Coffee, Russian-Style - Wacker Chemie AG


Coffee, Russian-Style

When Dr. Alexander Serov arrives at the office every morning, his patience has already be tested: by yet another traffic jam. He loses nearly three-quarters of an hour every day due to congestion on Moscow’s roads. And that’s not even long compared to the time some other colleagues waste stuck in tailbacks. This is all part and parcel of life in the megacity with its twelve million inhabitants, and for Serov the gridlock isn't even worth talking about. Instead, he prefers to talk coffee…

Dr. Alexander Serov (2nd from left) and his colleagues in Moscow congregate at the coffee machine a couple of times a day, and then the best ideas emerge, quite by chance.

Not that Russia is known for its coffee; traditionally Russians drink a lot of black tea. He is referring to the coffee machine in the office kitchen. It's practically the engine of WACKER Russia and is where everyone congregates a couple of times a day. “Coffee catalyzes the best business ideas here, if you want to put it in chemical terms,” jokes Serov.

His 25-strong team is responsible for a vast market consisting of Russia plus the Commonwealth of Independent States – a territory of over 21 million square meters covering 12 time zones. Three colleagues sit in Kiev, one sales manager looks after Siberia from Novosibirsk, and from summer 2014, WACKER will have an additional base in the south of Russia. “Although in Russia everyone speaks Russian, that is where the similarities end,” says Serov, explaining the increasing regionalization. “The cultural differences between the individual regions are greater than between Germany and Italy.”

WACKER began, quite classically, in Moscow, 20 years ago, when it opened a sales office in the south of the city in 1994, only two years after the Soviet Union was dissolved. Since then, WACKER has made it to Red Square: the colorful little onion-domed towers of Saint Basil's Cathedral, emblematic of Russia, were restored using paints based on WACKER silicone resins. “Of course that's a wonderful thing,” comments Serov, “but quite different things matter on the market, like our Technical Center, for example, with its super-frost climatic chamber.”

Sergey Bezruchko, sales director of Construction Polymers CIS, adds: “Our customers greatly value the fact that we can simulate how our polymers and construction-material additives behave at -40 °C. This means we can work together with the customer to develop the ideal formulation. Not everyone can do that.” The team has been advising customers from Almaty to Vladivostok in technical matters since 2003. The colleagues also investigate, for instance, how it is possible to cope with the extreme climate using longlasting, frost-resistant building materials, “since winter’s always a certainty in Russia,” grins the WACKER employee, now in his mid-fifties.

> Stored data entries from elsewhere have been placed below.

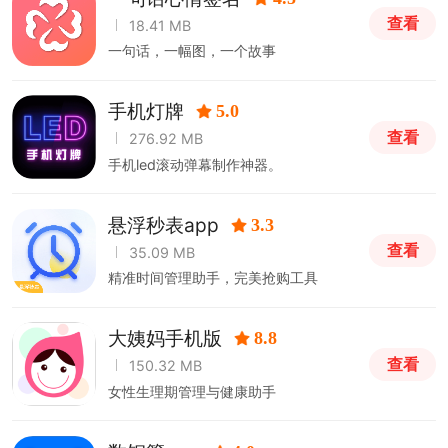
查看
18.41 MB
一句话，一幅图，一个故事
手机灯牌
5.0
查看
276.92 MB
手机led滚动弹幕制作神器。
悬浮秒表app
3.3
查看
35.09 MB
精准时间管理助手，完美抢购工具
大姨妈手机版
8.8
查看
150.32 MB
女性生理期管理与健康助手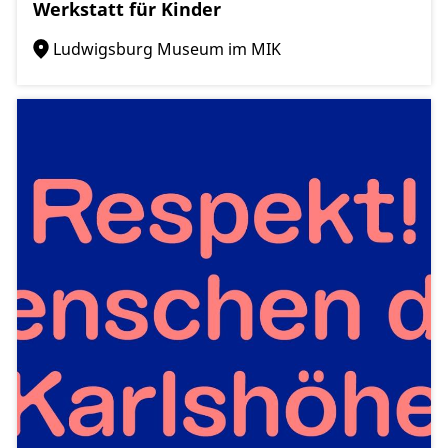
Werkstatt für Kinder
Ludwigsburg Museum im MIK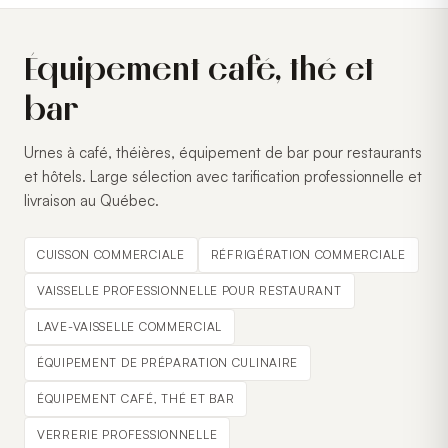
Équipement café, thé et
bar
Urnes à café, théières, équipement de bar pour restaurants
et hôtels. Large sélection avec tarification professionnelle et
livraison au Québec.
CUISSON COMMERCIALE
RÉFRIGÉRATION COMMERCIALE
VAISSELLE PROFESSIONNELLE POUR RESTAURANT
LAVE-VAISSELLE COMMERCIAL
ÉQUIPEMENT DE PRÉPARATION CULINAIRE
ÉQUIPEMENT CAFÉ, THÉ ET BAR
VERRERIE PROFESSIONNELLE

Moscow has also boasted a WACKER ACADEMY since 2008. The trainers work closely together with the Technical Center and the Sales team to offer customers a one-stop service. Only when it comes to the team volleyball tournament in the summer is friendship between the teams suspended – then it’s all-or-nothing. But at the latest, the next day at the coffee machine, everyone’s talking the same language again: would you like another cup of coffee?